No dobrze, ale skoro jest u nas taki pełny spontan i odlot, a z drugiej strony - pryncypialna praworządność - to jakże wyjaśnić przyczyny zadziwiającej bezradności prokuratury i Głównego Inspektora Ochrony Danych Osobowych wobec Antify, która nie tylko opublikowała w Internecie proskrypcyjną listę „faszystów”, ale otwartym tekstem nawołuje, a nawet zapowiada fizyczne eliminowanie tych osób? Ja oczywiście zdaję sobie sprawę, że prokuratura ma teraz większe zmartwienia, bo o kontrolę nad nią walczą potężne bezpieczniackie watahy i jedni prokuratorzy są po stronie jednej watahy, inni - po stronie drugiej - i tak dale - ale Janusz Anderman przecież w takie rzeczy nie wierzy.
Nawiasem mówiąc, uważam, że ta cała Antifa to po prostu faszyści, którzy wykorzystując niemiecki formalizm, sprytnie zakamuflowali się, a nawet immunizowali na odpowiedzialność karną, występując pod szyldem antyfaszystowskim. Niemcy, jak wiadomo, są bardzo zdyscyplinowani i jak jest rozkaz, by podlizywać się Żydom i tępić faszystów, to nikomu nie dadzą się wyprzedzić ani w jednym, ani w drugim i tępią faszystów wskazanych nieubłaganym palcem przez Antifę całkiem po faszystowsku - ale jak pewnego dnia padnie rozkaz odwrotny, to chyba nikt nie ma wątpliwości, że też nie dadzą się nikomu wyprzedzić? Na razie jednak najciemniej jest pod latarnią i pod antyfaszystowskim szyldem Antify, faszyści niemieccy i tubylczy rozkwitają sobie w naszym nieszczęśliwym kraju. A dlaczego rozkwitają, korzystając z całkowitej bezkarności, mimo oczywistych przestępstw i ostentacyjnego „nawoływania do popełnienia” kolejnych?

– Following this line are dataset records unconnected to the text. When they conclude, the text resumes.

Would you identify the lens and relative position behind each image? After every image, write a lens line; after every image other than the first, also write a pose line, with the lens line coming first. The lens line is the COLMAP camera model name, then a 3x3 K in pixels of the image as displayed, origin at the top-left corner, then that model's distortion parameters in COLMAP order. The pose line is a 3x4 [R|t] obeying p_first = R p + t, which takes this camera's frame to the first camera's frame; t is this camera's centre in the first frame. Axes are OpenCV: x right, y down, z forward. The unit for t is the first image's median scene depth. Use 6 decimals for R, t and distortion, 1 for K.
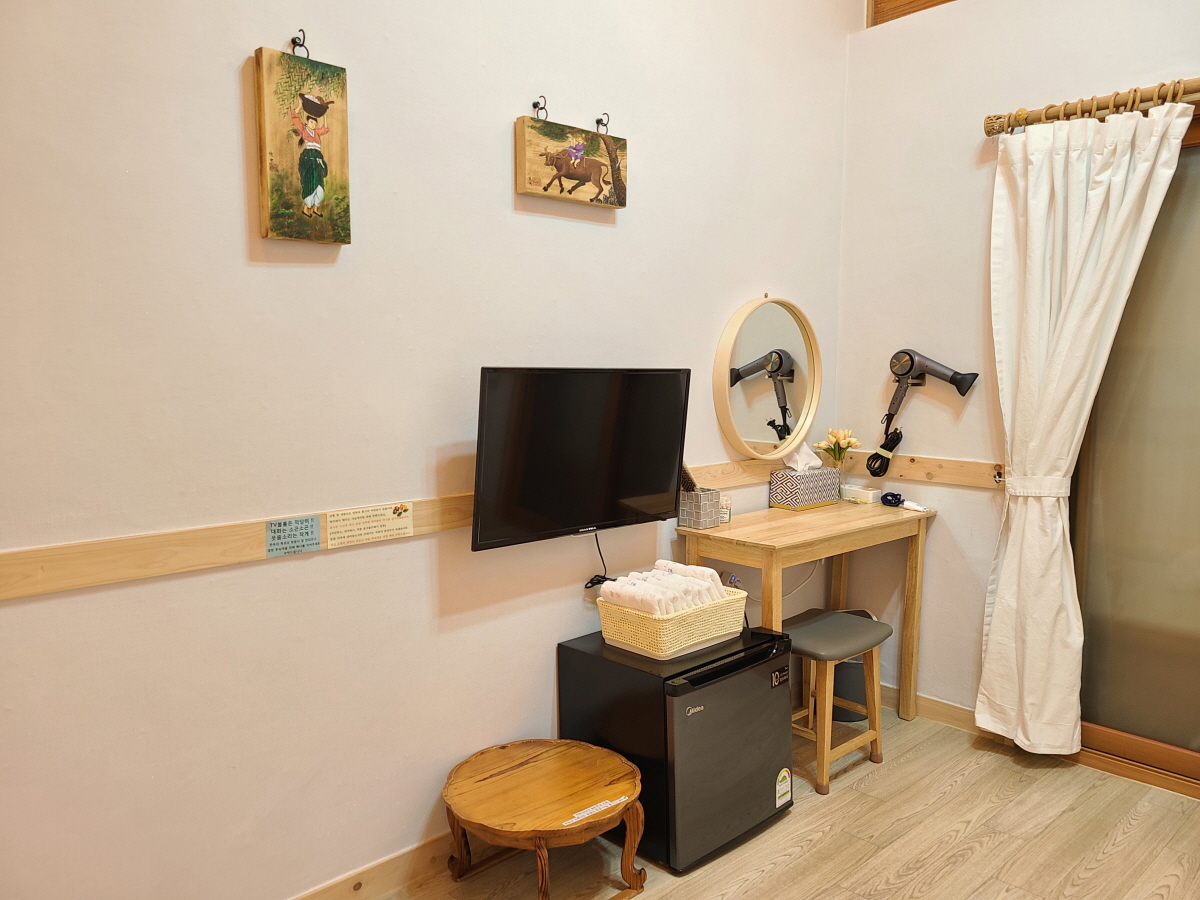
lens RADIAL K [[895.2, 0, 598.6], [0, 895.2, 449.7], [0, 0, 1]] dist [0.040675, -0.007089]
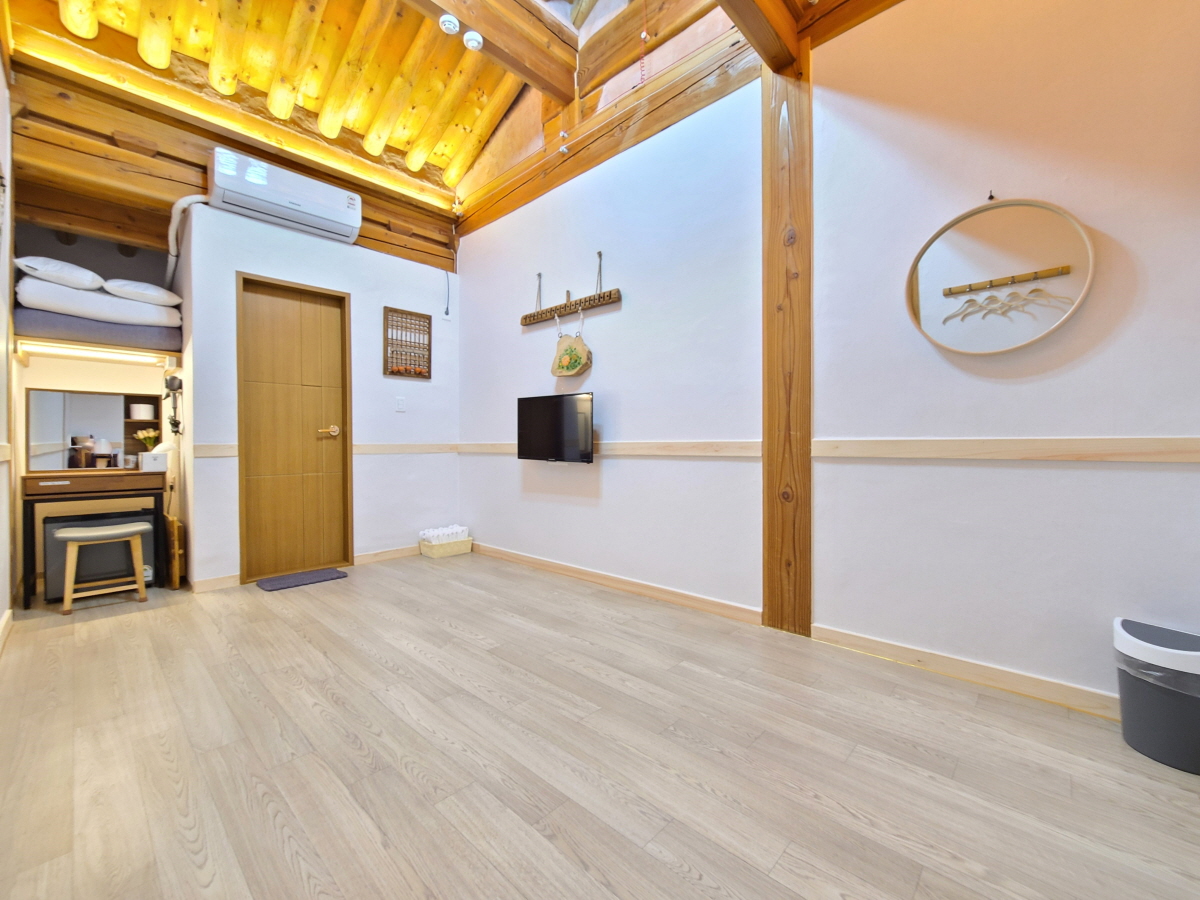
lens RADIAL K [[491.8, 0, 607.8], [0, 491.8, 442.6], [0, 0, 1]] dist [-0.001185, -0.000284]
pose [[-0.065649, 0.005167, 0.997829, -0.366026], [0.104915, 0.994480, 0.001753, 0.093552], [-0.992312, 0.104802, -0.065828, 0.575961]]
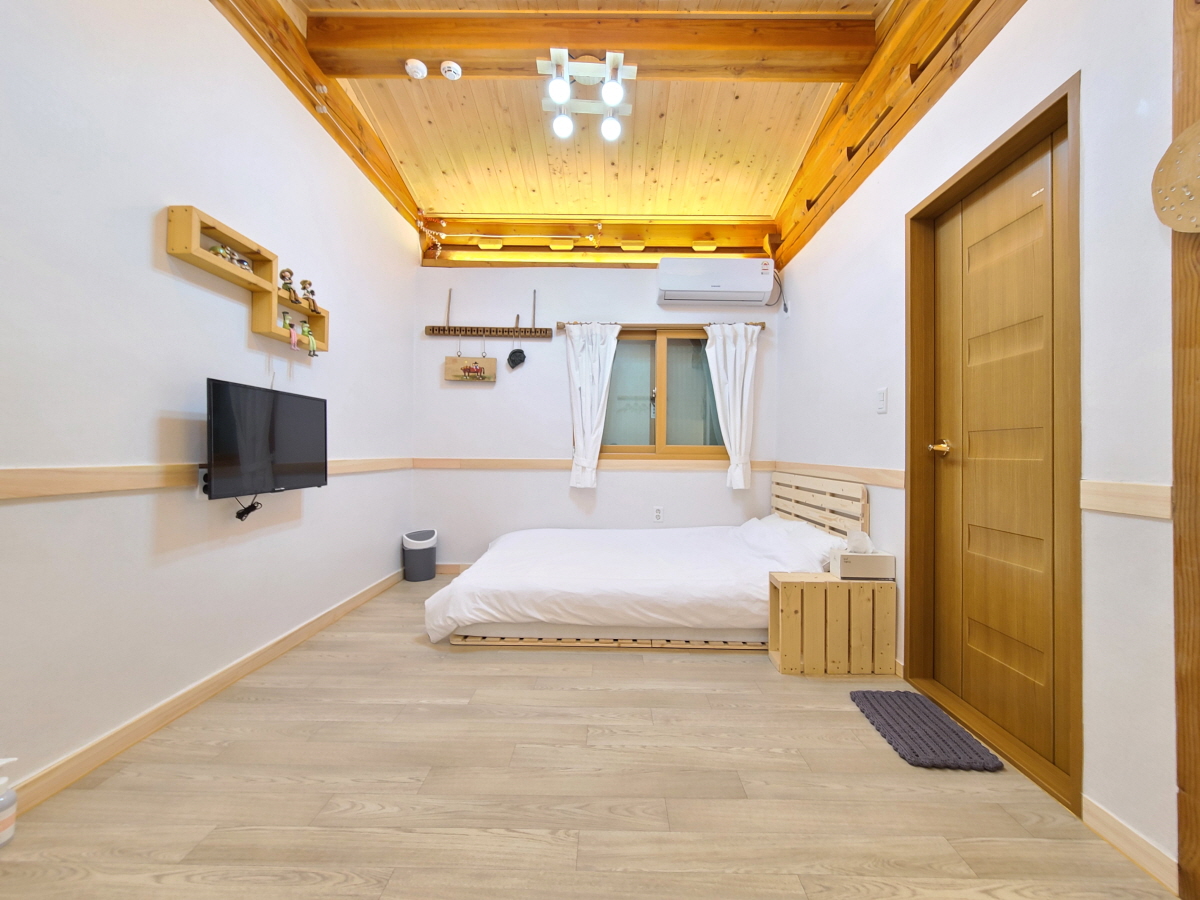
lens RADIAL K [[491.8, 0, 607.1], [0, 491.8, 443.2], [0, 0, 1]] dist [-0.001185, -0.000284]
pose [[0.720196, -0.007542, -0.693729, 1.172569], [-0.079011, 0.992543, -0.092816, 0.122995], [0.689257, 0.121658, 0.714230, -0.025078]]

Samą protekcją pana red. Seweryna Blumsztajna wytłumaczyć się tego nie da, bo wprawdzie lobby żydowskie jest u nas wpływowe, ale na razie chyba jeszcze nie do tego stopnia? Nie da się tego również wytłumaczyć pochodzeniem niektórych działaczy Antify z zasłużonych, ubeckich dynastii, chociaż w tym miejscu zbliżamy się do właściwego tropu. Bo dla razwiedki taka Antifa to jest prawdziwy dar Niebios w sytuacji, kiedy - kto wie, jak prędko - trzeba będzie przystąpić do fizycznego likwidowania opozycji? Jestem pewien, że szeregi Antify są dokładnie spenetrowane przez konfidentów, którzy będą sterować jej poczynaniami, to znaczy - poczynaniami również tych gówniarzy od red. Blumsztajna, którzy może myślą, że z tym faszyzmem, to wszystko naprawdę - w stronę wyznaczoną przez Centralę.

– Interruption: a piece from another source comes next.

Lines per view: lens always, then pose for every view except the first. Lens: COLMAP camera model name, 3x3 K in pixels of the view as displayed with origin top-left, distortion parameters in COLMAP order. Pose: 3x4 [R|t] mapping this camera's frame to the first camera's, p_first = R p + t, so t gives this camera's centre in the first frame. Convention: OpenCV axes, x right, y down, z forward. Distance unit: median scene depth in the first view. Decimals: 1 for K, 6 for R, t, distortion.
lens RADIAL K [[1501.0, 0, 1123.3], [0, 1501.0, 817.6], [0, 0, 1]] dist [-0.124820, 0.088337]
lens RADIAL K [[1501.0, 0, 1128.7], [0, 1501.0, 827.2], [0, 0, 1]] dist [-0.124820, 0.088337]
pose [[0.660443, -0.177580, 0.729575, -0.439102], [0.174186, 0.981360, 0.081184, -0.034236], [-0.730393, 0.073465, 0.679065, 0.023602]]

Janusz Anderman w takie rzeczy też nie wierzy, więc przypominam, że sądownie stwierdzono, iż jedna z „nazistowskich” organizacji w Niemczech była zinfiltrowana i kierowana przez agentów Urzędu Ochrony Konstytucji, a może nawet i przez nich założona. A czyż tubylcza razwiedka pod względem prowokacji jest gorsza od niemieckiej? Takie przypuszczenie byłoby niegrzeczne i ani mi w głowie tak przypuszczać. Wprawdzie za patrona miała Dzierżyńskiego, ale tradycje Jewno Azefa też były i są nadal pielęgnowane. Na razie jednak, to znaczy - na obecnym etapie, w obliczu spodziewanych zadań, Antifa musi okrzepnąć, więc jakże pozwolić by niezależna prokuratura zaczęła ją przetrząsać? Wystarczy, że wydaje Łukaszence białoruskich opozycjonistów, których minister Sikorski futrował dolarami - ale przecież ten skandal to chyba poszlaka, że nie wie lewica, co czyni prawica, nieprawdaż?

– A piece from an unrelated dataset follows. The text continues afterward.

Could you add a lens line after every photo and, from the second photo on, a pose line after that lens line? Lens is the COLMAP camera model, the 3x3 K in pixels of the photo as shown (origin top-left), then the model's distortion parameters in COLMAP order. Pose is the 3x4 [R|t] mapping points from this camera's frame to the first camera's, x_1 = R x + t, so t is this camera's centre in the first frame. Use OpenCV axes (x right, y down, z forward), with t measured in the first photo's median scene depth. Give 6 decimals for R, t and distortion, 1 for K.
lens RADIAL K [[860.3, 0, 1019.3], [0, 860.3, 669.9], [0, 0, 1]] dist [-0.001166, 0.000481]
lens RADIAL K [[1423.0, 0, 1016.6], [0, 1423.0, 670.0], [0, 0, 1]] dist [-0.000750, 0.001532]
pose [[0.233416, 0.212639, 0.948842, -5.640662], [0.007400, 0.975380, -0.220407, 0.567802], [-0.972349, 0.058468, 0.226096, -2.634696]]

Ale Białoruś to jedno, a nasz nieszczęśliwy kraj - to rzecz druga, więc jeśli jest rozkaz, by Antifę na razie oszczędzać, to niezależna prokuratura i GIODO tez musiały dostać stosowne polecenia. W jaki sposób? A czyż może być lepsza transmisja tego rodzaju zadań, niż konfidenci? Byłoby niegrzecznie przypuszczać, że żadna z wodzących się teraz za łby bezpieczniackich watah nie ma agentury w prokuraturze, niezawisłych sądach, czy Głównym Inspektoracie Ochrony Danych Osobowych. Oczywiście nie tylko tam, bo i w konstytucyjnych organach władzy i administracji państwowej i samorzadowej, w kluczowych segmentach gospodarki z sektorem finansowym na czele, no i oczywiście w mediach głównego nurtu - ale w prokuraturze i niezawisłych sądach też. To właśnie dzięki temu nasza młoda demokracja jest taka przewidywalna.
Stanisław Michalkiewicz
Felieton  •  gazeta internetowa „Super-Nowa” (www.super-nowa.pl)  •  26 stycznia 2012

Copyright © 2017. All Rights Reserved.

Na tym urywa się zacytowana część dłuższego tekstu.